Moving aboard a boat is almost always a simultaneously traumatic and liberating experience. For most people, it involves a radical down-sizing in lifestyle-related “stuff” and a significant re-engineering of the mechanics of daily living. At the same time, those necessities bring with them a simplicity that is refreshing and novel, a degree of freedom that most of us would not otherwise have willingly experienced. This tradeoff dulls much of the sting, and for folks who decide to stick with the lifestyle, it’s a net gain.
Doing it repeatedly, on the other hand, is starting to seem a little masochistic.
This spring marks the third time we have moved aboard since we started living aboard, returning from our winter gig house-sitting, and with the experience I can say this: it’s a lot easier to take all the stuff of your daily life on a boat and move it into a house than it is to take that same stuff and move it back onto the boat.
When you move to a house from a boat, you are taking a very limited amount of stuff (in typical house terms) and putting it into a very big space, where it sort of naturally spreads out and settles in the many areas available to put it. Moving from house to boat, even if you have only the same limited amount of stuff, it all gets compressed into a very small space and starts to look like an unmanageable bundle of impossible clutter.

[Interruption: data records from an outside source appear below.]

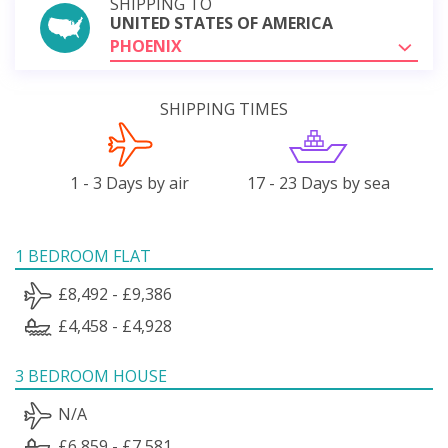
SHIPPING TO
UNITED STATES OF AMERICA
PHOENIX
SHIPPING TIMES
1 - 3 Days by air
17 - 23 Days by sea
1 BEDROOM FLAT
£8,492 - £9,386
£4,458 - £4,928
3 BEDROOM HOUSE
N/A
£6,859 - £7,581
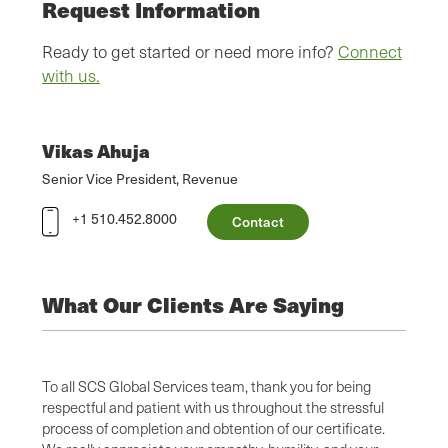
Request Information
Ready to get started or need more info?
Connect
with us.
Vikas Ahuja
Senior Vice President, Revenue
+1 510.452.8000
Contact
What Our Clients Are Saying
alism,
To all SCS Global Services team, thank you for being
SCS’ p
cation
respectful and patient with us throughout the stressful
with s
ions
process of completion and obtention of our certificate.
audit.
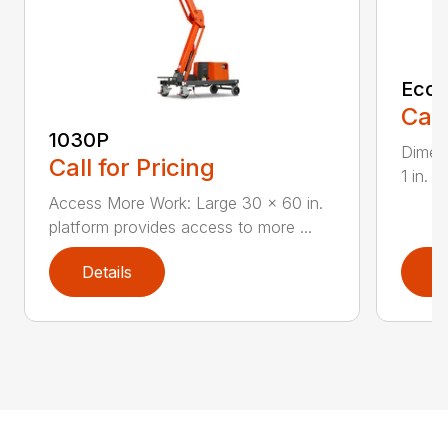
EcoL
Call
1030P
Dimens
Call for Pricing
1 in. 
Access More Work: Large 30 x 60 in.
platform provides access to more ...
Details
D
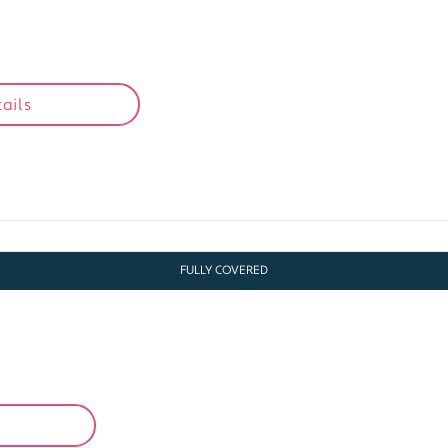
1
ails
FULLY COVERED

Last year, we actually split our time much more evenly between where we were house-sitting and on the boat, and less stuff went back and forth. This year, we actually spent very little time aboard, and moving back has been much harder. I know there are places to stow all this stuff, it has been here for three years now and we have worked out fairly well how to keep it all safely and securely out of the way. I just can’t seem to remember where any of those places are! Compression seems, perversely, to have lead to expansion somehow: we were so proud to have pared life down to this limited bundle of things the first time around, and now they themselves seem to have exploded into being too much.
It doesn’t help that we are both suffering an attack of three-footitis, so every time we come across an item that just doesn’t seem to have a place to live, we find ourselves muttering, “If only we had three more feet…” It’s a common refrain, but the idea that you can simply buy your way out of storage issues on a boat is a sure sign that you don’t understand the basis of the problem: compression! Any amount of stuff, taken from a large area into a smaller area, is just going to seem like too much. A temporary reprieve might be had if we moved our stuff from a smaller boat to a larger boat, but should we go back and forth between that larger boat and a house again, the boat is inevitably going to seem to be too small. And we’ll be looking for another three feet, no doubt.